About this exercise —
Reproduce every line of the material below word for word, leaving out the pictures.

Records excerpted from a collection
════
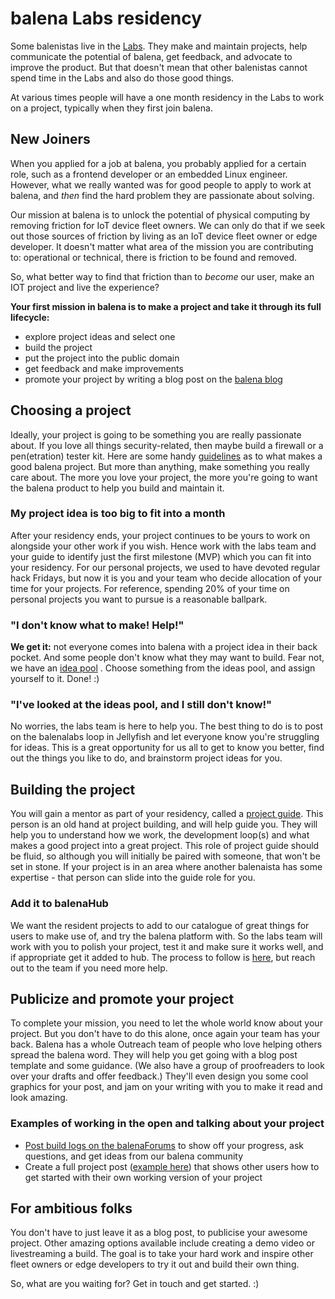 # balena Labs residency
Some balenistas live in the [Labs](https://github.com/balenaltd/handbook/blob/main/docs/balenalabs/README.md). They make and maintain projects, help communicate the potential of balena, get feedback, and advocate to improve the product. But that doesn't mean that other balenistas cannot spend time in the Labs and also do those good things.

At various times people will have a one month residency in the Labs to work on a project, typically when they first join balena.

## New Joiners
When you applied for a job at balena, you probably applied for a certain role, such as a frontend developer or an embedded Linux engineer. However, what we really wanted was for good people to apply to work at balena, and *then* find the hard problem they are passionate about solving.

Our mission at balena is to unlock the potential of physical computing by removing friction for IoT device fleet owners. We can only do that if we seek out those sources of friction by living as an IoT device fleet owner or edge developer. It doesn't matter what area of the mission you are contributing to: operational or technical, there is friction to be found and removed.

So, what better way to find that friction than to *become* our user, make an IOT project and live the experience? 

**Your first mission in balena is to make a project and take it through its full lifecycle:**
* explore project ideas and select one
* build the project
* put the project into the public domain
* get feedback and make improvements
* promote your project by writing a blog post on the [balena blog](https://www.balena.io/blog/)

## Choosing a project
Ideally, your project is going to be something you are really passionate about. If you love all things security-related, then maybe build a firewall or a pen(etration) tester kit. Here are some handy [guidelines](https://github.com/balenaltd/handbook/blob/main/docs/balenalabs/project-guidelines.md) as to what makes a good balena project. But more than anything, make something you really care about. The more you love your project, the more you're going to want the balena product to help you build and maintain it.

### My project idea is too big to fit into a month ###
After your residency ends, your project continues to be yours to work on alongside your other work if you wish. Hence work with the labs team and your guide to identify just the first milestone (MVP) which you can fit into your residency. For our personal projects, we used to have devoted regular hack Fridays, but now it is you and your team who decide allocation of your time for your projects. For reference, spending 20% of your time on personal projects you want to pursue is a reasonable ballpark.

### "I don't know what to make! Help!"
**We get it:** not everyone comes into balena with a project idea in their back pocket. And some people don't know what they may want to build. Fear not, we have an [idea pool](https://github.com/balenalabs/balenalabs/projects/1) .
Choose something from the ideas pool, and assign yourself to it. Done! :)

### "I've looked at the ideas pool, and I still don't know!"
No worries, the labs team is here to help you. The best thing to do is to post on the balenalabs loop in Jellyfish and let everyone know you're struggling for ideas. This is a great opportunity for us all to get to know you better, find out the things you like to do, and brainstorm project ideas for you.

## Building the project
You will gain a mentor as part of your residency, called a [project guide](https://github.com/balenaltd/handbook/blob/main/docs/balenalabs/project-guide.md). This person is an old hand at project building, and will help guide you. They will help you to understand how we work, the development loop(s) and what makes a good project into a great project. This role of project guide should be fluid, so although you will initially be paired with someone, that won't be set in stone. If your project is in an area where another balenaista has some expertise - that person can slide into the guide role for you.

### Add it to balenaHub
We want the resident projects to add to our catalogue of great things for users to make use of, and try the balena platform with. So the labs team will work with you to polish your project, test it and make sure it works well, and if appropriate get it added to hub. The process to follow is [here](https://hub.balena.io/submit), but reach out to the team if you need more help.

## Publicize and promote your project
To complete your mission, you need to let the whole world know about your project. But you don't have to do this alone, once again your team has your back. Balena has a whole Outreach team of people who love helping others spread the balena word. They will help you get going with a blog post template and some guidance. (We also have a group of proofreaders to look over your drafts and offer feedback.) They'll even design you some cool graphics for your post, and jam on your writing with you to make it read and look amazing.

### Examples of working in the open and talking about your project
* [Post build logs on the balenaForums](https://forums.balena.io/c/show-and-tell/92) to show off your progress, ask questions, and get ideas from our balena community
* Create a full project post ([example here](https://www.balena.io/blog/how-i-built-a-video-game-prototype-with-custom-hardware-and-balena/)) that shows other users how to get started with their own working version of your project

## For ambitious folks
You don't have to just leave it as a blog post, to publicise your awesome project. Other amazing options available include creating a demo video or livestreaming a build. The goal is to take your hard work and inspire other fleet owners or edge developers to try it out and build their own thing.

So, what are you waiting for? Get in touch and get started. :)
════
Written answer —
 # balena Labs residency
Some balenistas live in the [Labs](https://github.com/balenaltd/handbook/blob/main/docs/balenalabs/README.md). They make and maintain projects, help communicate the potential of balena, get feedback, and advocate to improve the product. But that doesn't mean that other balenistas cannot spend time in the Labs and also do those good things.

At various times people will have a one month residency in the Labs to work on a project, typically when they first join balena.

## New Joiners
When you applied for a job at balena, you probably applied for a certain role, such as a frontend developer or an embedded Linux engineer. However, what we really wanted was for good people to apply to work at balena, and *then* find the hard problem they are passionate about solving.

Our mission at balena is to unlock the potential of physical computing by removing friction for IoT device fleet owners. We can only do that if we seek out those sources of friction by living as an IoT device fleet owner or edge developer. It doesn't matter what area of the mission you are contributing to: operational or technical, there is friction to be found and removed.

So, what better way to find that friction than to *become* our user, make an IOT project and live the experience? 

**Your first mission in balena is to make a project and take it through its full lifecycle:**
* explore project ideas and select one
* build the project
* put the project into the public domain
* get feedback and make improvements
* promote your project by writing a blog post on the [balena blog](https://www.balena.io/blog/)

## Choosing a project
Ideally, your project is going to be something you are really passionate about. If you love all things security-related, then maybe build a firewall or a pen(etration) tester kit. Here are some handy [guidelines](https://github.com/balenaltd/handbook/blob/main/docs/balenalabs/project-guidelines.md) as to what makes a good balena project. But more than anything, make something you really care about. The more you love your project, the more you're going to want the balena product to help you build and maintain it.

### My project idea is too big to fit into a month ###
After your residency ends, your project continues to be yours to work on alongside your other work if you wish. Hence work with the labs team and your guide to identify just the first milestone (MVP) which you can fit into your residency. For our personal projects, we used to have devoted regular hack Fridays, but now it is you and your team who decide allocation of your time for your projects. For reference, spending 20% of your time on personal projects you want to pursue is a reasonable ballpark.

### "I don't know what to make! Help!"
**We get it:** not everyone comes into balena with a project idea in their back pocket. And some people don't know what they may want to build. Fear not, we have an [idea pool](https://github.com/balenalabs/balenalabs/projects/1) .
Choose something from the ideas pool, and assign yourself to it. Done! :)

### "I've looked at the ideas pool, and I still don't know!"
No worries, the labs team is here to help you. The best thing to do is to post on the balenalabs loop in Jellyfish and let everyone know you're struggling for ideas. This is a great opportunity for us all to get to know you better, find out the things you like to do, and brainstorm project ideas for you.

## Building the project
You will gain a mentor as part of your residency, called a [project guide](https://github.com/balenaltd/handbook/blob/main/docs/balenalabs/project-guide.md). This person is an old hand at project building, and will help guide you. They will help you to understand how we work, the development loop(s) and what makes a good project into a great project. This role of project guide should be fluid, so although you will initially be paired with someone, that won't be set in stone. If your project is in an area where another balenaista has some expertise - that person can slide into the guide role for you.

### Add it to balenaHub
We want the resident projects to add to our catalogue of great things for users to make use of, and try the balena platform with. So the labs team will work with you to polish your project, test it and make sure it works well, and if appropriate get it added to hub. The process to follow is [here](https://hub.balena.io/submit), but reach out to the team if you need more help.

## Publicize and promote your project
To complete your mission, you need to let the whole world know about your project. But you don't have to do this alone, once again your team has your back. Balena has a whole Outreach team of people who love helping others spread the balena word. They will help you get going with a blog post template and some guidance. (We also have a group of proofreaders to look over your drafts and offer feedback.) They'll even design you some cool graphics for your post, and jam on your writing with you to make it read and look amazing.

### Examples of working in the open and talking about your project
* [Post build logs on the balenaForums](https://forums.balena.io/c/show-and-tell/92) to show off your progress, ask questions, and get ideas from our balena community
* Create a full project post ([example here](https://www.balena.io/blog/how-i-built-a-video-game-prototype-with-custom-hardware-and-balena/)) that shows other users how to get started with their own working version of your project

## For ambitious folks
You don't have to just leave it as a blog post, to publicise your awesome project. Other amazing options available include creating a demo video or livestreaming a build. The goal is to take your hard work and inspire other fleet owners or edge developers to try it out and build their own thing.

So, what are you waiting for? Get in touch and get started. :)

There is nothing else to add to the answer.